Boyalı Kuş

BOYALI KUŞ

Boyalı Kuş, Jerzy Kosinski’nin aynı adlı romanından sinemaya uyarlanan bir film. Romanı uzun yıllar önce okumuş,bir insanın hayatında yaşayabileceği kötülüğün ne kadar sınırsız olabileceğine dair bir fikir edinmiştim. Filmi bu bilgiyle biraz merak,biraz da sakınarak izledim.Sakınarak diyorum çünkü filmin ağır bir duygusal yük bindereceğini hissediyordum.Gerçekten de filmi baştan sona midemde bir taş varmış gibi izledim.

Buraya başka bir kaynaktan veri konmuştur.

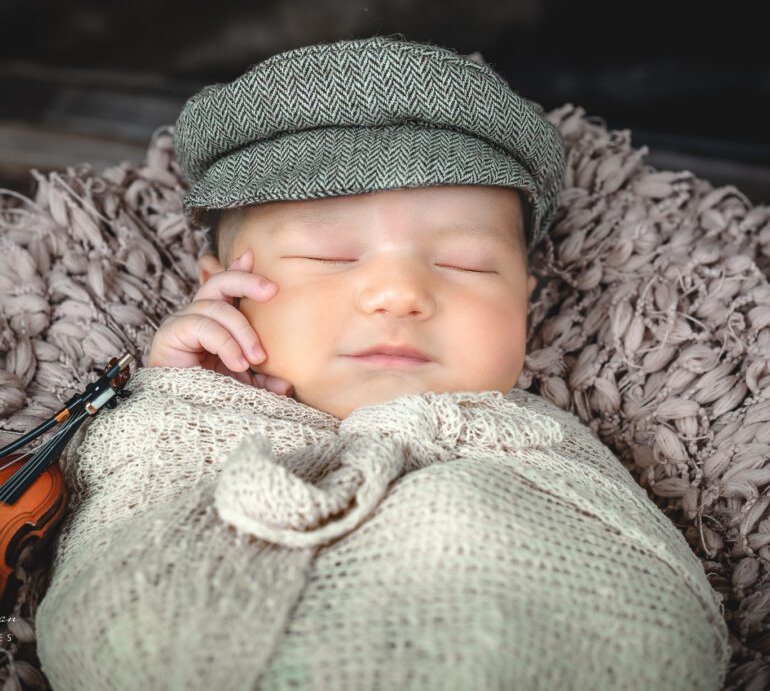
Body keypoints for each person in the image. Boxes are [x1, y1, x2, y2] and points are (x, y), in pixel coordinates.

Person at [34, 35, 731, 691]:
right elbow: (118, 548)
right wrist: (182, 396)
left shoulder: (540, 444)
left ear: (527, 300)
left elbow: (652, 603)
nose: (399, 294)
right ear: (220, 290)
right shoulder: (191, 417)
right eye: (330, 256)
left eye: (467, 264)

Savaş,Freud’un Dürtü-Çatışma Kuramında yer alan Ölüm Dürtüsünün kitlesel olarak şahlandığı bir insan pratiğidir. Freud 1.dünya savaşına tanık olduktan sonra , kuramına mortido (ölüm)enerjisini ilave etmiştir. Kişinin kendisini ya da başka canlıları öldürme arzusunu ifade eden kavram,bir bakıma Freud’un insanlık için duyduğu umutsuzluğun bir ifadesidir. O’na göre insan doğası kötüdür,yıkıcıdır.İnsanın şeytani karanlık yanı, libidosunu yani yaşam enerjisini kuşatıp onu boğabilir.

Jerzy Kosinski’nin romanları, onun 2. Dünya savaşı yıllarındaki trajik sürüklenişinin yansımalarını taşır.Kitaplarında vahşetin yanında, aldatma-aldanma, düşmanlık temaları çokça görülür.Olaylar örgüsüne, temel motivasyon olarak ‘dişe diş-kana kan’ düsturunun emrinde iş gören parlak bir zeka ve karmaşık kurgular eşlik eder .

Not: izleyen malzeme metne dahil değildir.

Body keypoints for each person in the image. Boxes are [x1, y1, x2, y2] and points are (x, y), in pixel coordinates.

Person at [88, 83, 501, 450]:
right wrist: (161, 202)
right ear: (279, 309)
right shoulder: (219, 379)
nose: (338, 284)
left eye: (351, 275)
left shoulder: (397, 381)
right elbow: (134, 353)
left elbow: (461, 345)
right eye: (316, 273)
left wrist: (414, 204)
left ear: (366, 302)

Savaşta yaşadığı travmalar,çocuk Kosinski’yi bir dönem dilsizliğe itmiştir. Filmde, dilsizlik donuk mermerimsi bir yüz ifadesini tamamlar. Dil, iletişimin temeli olarak başka insanlarla bağlantı yoludur. Bağlanma, irtibatta olma temel bir yaşam fonksiyonudur. Nefes almak gibi zaruri bir ihtiyaçtır. Kosinskinin benliği-kişiliği savaş yıllarında parçalanırken ,neredeyse hayatla ve kendisiyle bağlantısını yitirecek noktaya gelmiştir. Onu hayatta tutanlar sonsuz gibi görünen yaşama isteği, savaş öncesi dönemde ailesiyle sürdüğü hayatıına dair anılar ,zaman zaman sevgi ve bakım alabileceği insanlarla karşılaşmalarında sınırlı da olsa ruhsal bir beslenme yaşamasıdır. Gerçekten de, niteliği ne olursa olsun başka bir insanla kurulan ilişki, bağlantı insanın hayatta kalmasının koşuludur. Bu temel bir nedendir bir bakıma. İnsanın hayata tutunmasının olmazsa olmazıdır.

Belki de bu yüzden, yıllar sonra çok sevdiğini söylediği karısını ağır bir hastalık sürecinin sonunda kaybettiğinde ,hayatına devam etmek için iyi bir neden bulamamıştır. Başına geçirdiği plastik bir torbayla kendini nefessiz bırakarak hayatına son vermiştir. Bu trajik ölüm, Kosinski’nin savaş dönemindeki travmatik yaşantıların, anılarının etkisinden kurtulamadığını düşündürür.